While staying in Manchester, I’ve taken the opportunity to visit Dublin since I’m so close. It was my first time staying in a hostel, and three nights accommodation plus a flight there and back cost $100. I like Europe.
I arrived around 8 in the evening, ready to find the hostel and get to bed early. After spending an hour in an immigration line with a wait estimate of “10 minutes” posted, (to mock me presumably), I managed to find the shuttle from the airport downtown. I was immediately pleased with my hostel location, since it had a nearby landmark that made returning to it easy.
I quickly discovered that Dublin is a really easy city to navigate, as most of the sites are situated around the river running through it.
First thing, I walked over to Trinity College.
I was excited to see it not only because it’s Ireland’s most famous university, but also because it is where the writers Bram Stoker (Dracula) and Oscar Wilde (The Picture of Dorian Gray) both studied. Furthermore, it is home to Ireland’s national treasure, the Book of Kells. The Book of Kells is an illuminated manuscript of the 4 gospels. One of its most famous pages is the Chi Rho page.
I wasn’t allowed to take a picture of the actual book but don’t worry, it was quite fancy.
After the book was a library with some more displays.
What I was really surprised to find in this library, because I didn’t expect to find it anywhere, was the Irish Harp!
One of the symbols of Ireland, this is one of the oldest Gaelic harps, and possibly the oldest in the world. I believe it’s the one on the Irish coat of arms.
The next stop was Dublin Castle, which is right in amongst the regular Dublin city buildings.
The garden was nice,
and it was impressive seeing this in the middle of the city.
I only walked around outside of the castle, and continued on to the Chester Beatty Library a block away. I didn’t really have any expectations going in, but I’m glad I did! The most interesting thing to me was seeing actual papyrus pieces of the Egyptian Book of the Dead.
So far I was only required to pay to see the Book of Kells, but I did end up paying to go into St. Patrick’s Cathedral, since that seemed somewhat fundamental.
As usual, the inside was impressive.
I particularly liked the floor, and the Celtic knots in the artwork.
I saw some tiles with a boar on them and wondered what the significance was, so I asked a volunteer to see if she knew. What started with a question about a floor tile turned into a discussion about Irish culture and history. The boar is on the coat of arms of the Guinness family, who paid to restore the inside of the cathedral. I was told that the Guinness family are very well thought of in Ireland, due to how highly they value their employees and the community. When they started in 1759, they provided their employees with both healthcare and housing!
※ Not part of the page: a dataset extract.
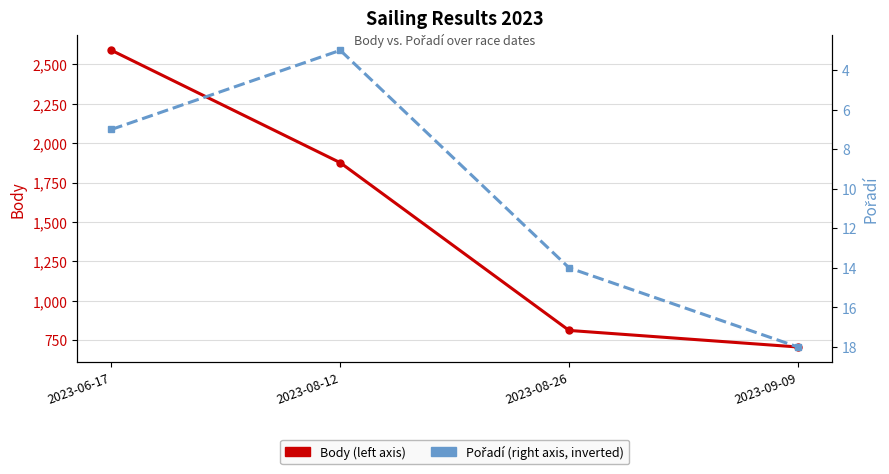

Count the Pořadí values in the range 7 to 18.

3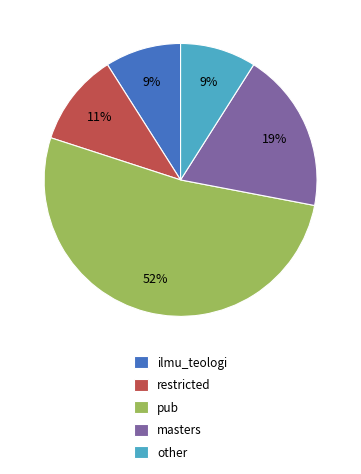

To the nearest percent, what is the difference between the restricted and other slice percentages?

2%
As we walked through the church I asked about the Irish language, as all signs so far had both English and Irish on them. Irish is taught in schools, but no longer widely spoken. We got to talking about current affairs, and I asked what the attitudes were in Ireland towards refugees. She said that they were mostly positive, because the Irish had once been those refugees during the Great Famine. When she mentioned that the Irish people are very friendly, I started thinking that the Irish and Canadians have a lot in common. We are both open, friendly nations that have experienced a loss of culture. There was a show on here in the UK called “Canada’s Dark Secret” that reported on the treatment of aboriginal people, and how their languages and cultures were actively stamped out, much like Irish under the English.
With much to keep me thinking, I continued from the cathedral downtown.
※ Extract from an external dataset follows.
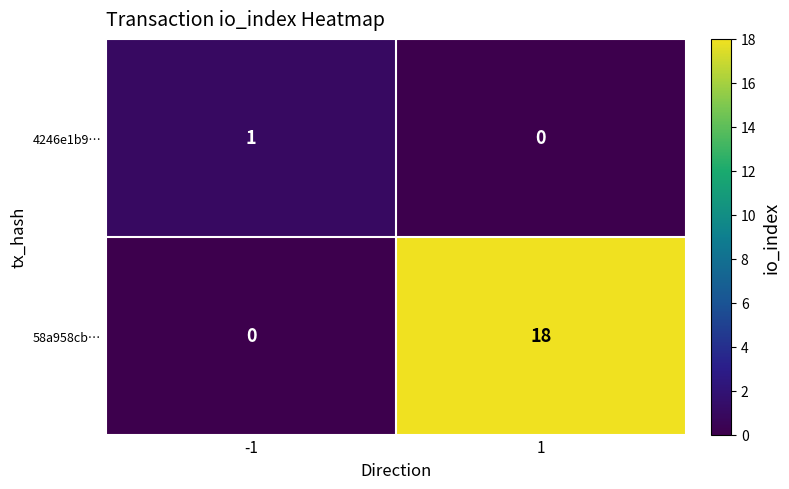

How many categories are shown in the chart?

2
Which of course is beautiful.
I decided to check out the Guinness Storehouse, and walked by the river trying to find it.
I didn’t go in, because I wasn’t quite as interested as it was expensive, but it allowed for some exploring of Dublin. (And its coffee shops!)
On the way back to the hostel I managed to find Temple Bar, which looked like the type of place that sells tourists water for $10, so I continued on my way.
Upon returning to the hostel, I was invited out to explore some more with a really nice Spanish guy. We met up with his friend, and she brought us to a bar built in what used to be a church.
Still had the organ and everything.
We later wandered through a fancy mall.
After checking out a few bars and live music, I returned to the hostel for bed. Isaac’s Hostel in Dublin, highly recommended.
The next day was more relaxed, (I think I walked for 10 hours the first day), and I started at Oscar Wilde’s memorial.
I really like his novel, The Picture of Dorian Gray, as well as some of his quotes.
One thing about traveling outside of Canada, especially to cities, is missing the natural scenery that we have in abundance. Anyways, even though it had a lot of people in it, St. Stephen’s Green in the heart of Dublin was a nice break.
I found the green I was looking for!
On my last night I had dinner at an Italian place near the Ha’penny Bridge, so called because it was the first bridge built in Dublin and crossing it cost half a penny.
Started with wine and pizza at one place,
and since it was the last night, got a crepe and some nighttime coffee at another place.
I loved Dublin, and would love to return to Ireland someday to see more.
This Saturday, I will be leaving Manchester for Lisbon, Portugal where I will be meeting my dad and sister for her reading week. I’m excited!